- **Reading text**:
★ ★ ★ ★
Also, the problem as perceived by the marginal right-populist voter is irregular immigration, and a lot of work on that issue (border policing, asylum reform, doing deals with transit countries to push "refugees" back) can and should be done at EU level, and increasingly is. Contrary to the "woke EU" memes spread by the Brexit campaign, the EU institutions have proved themselves perfectly willing to actually do anti-immigrant things where the member states let them. The EU (largely under the influence of Eastern European conservatives) has produced
A public statement by the Commission President (effectively the head of the EU executive branch) that countries deliberately facilitating the transit of unwanted immigrants are engaged in a "hybrid attack" on the EU.
A uniformed EU border corps (Frontex). Frontex also has a coast guard that actually turn migrant boats round and send them back (see wokist wailing and gnashing of teeth), rather than acting as a water taxi service. This Samo Burja briefing (unfortunately behind an expensive paywall) provides confirmation that Frontex is for real from a non-establishment source.
★ ★ ★ ★
- **Data extracts**:
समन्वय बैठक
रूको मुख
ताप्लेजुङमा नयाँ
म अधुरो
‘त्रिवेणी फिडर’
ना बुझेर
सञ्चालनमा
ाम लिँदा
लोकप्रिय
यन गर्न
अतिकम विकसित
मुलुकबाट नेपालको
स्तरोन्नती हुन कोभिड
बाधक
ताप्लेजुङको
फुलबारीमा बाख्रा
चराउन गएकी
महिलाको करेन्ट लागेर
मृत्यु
★ ★ ★ ★
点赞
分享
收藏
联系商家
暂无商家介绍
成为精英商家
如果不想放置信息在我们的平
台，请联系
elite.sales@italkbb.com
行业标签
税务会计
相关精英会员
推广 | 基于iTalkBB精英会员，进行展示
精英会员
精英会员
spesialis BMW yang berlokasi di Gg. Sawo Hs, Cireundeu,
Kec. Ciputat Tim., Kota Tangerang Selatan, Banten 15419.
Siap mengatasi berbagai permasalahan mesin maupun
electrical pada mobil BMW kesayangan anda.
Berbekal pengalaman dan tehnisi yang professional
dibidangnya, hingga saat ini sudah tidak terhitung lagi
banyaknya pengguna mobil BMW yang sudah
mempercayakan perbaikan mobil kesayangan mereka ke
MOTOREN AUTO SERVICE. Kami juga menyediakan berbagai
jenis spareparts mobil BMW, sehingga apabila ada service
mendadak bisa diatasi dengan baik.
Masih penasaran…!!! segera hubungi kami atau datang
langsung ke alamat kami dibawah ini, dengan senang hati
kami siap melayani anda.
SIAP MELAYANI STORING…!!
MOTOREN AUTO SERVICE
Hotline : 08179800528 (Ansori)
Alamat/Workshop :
★ ★ ★ ★
- **Activity**:
Pick up the commentary on EU immigration enforcement after its final sentence and continue it.

- **Written reply**:
The Dublin agreement to stop asylum shopping. (Leaving the Dublin agreement as a side effect of Brexit is why the UK now has a "small boat" immigration crisis that we didn't when we were in the EU)
A deal with Turkey to return Syrian refugees who settled in Turkey before illegally immigrating to Europe.
The only reason why the EU isn't funding border fences is tit-for-tat budget politics.
"If we want to keep the infidel out of Europe, we need to work together" has been a truism of European politics for almost 1000 years by now.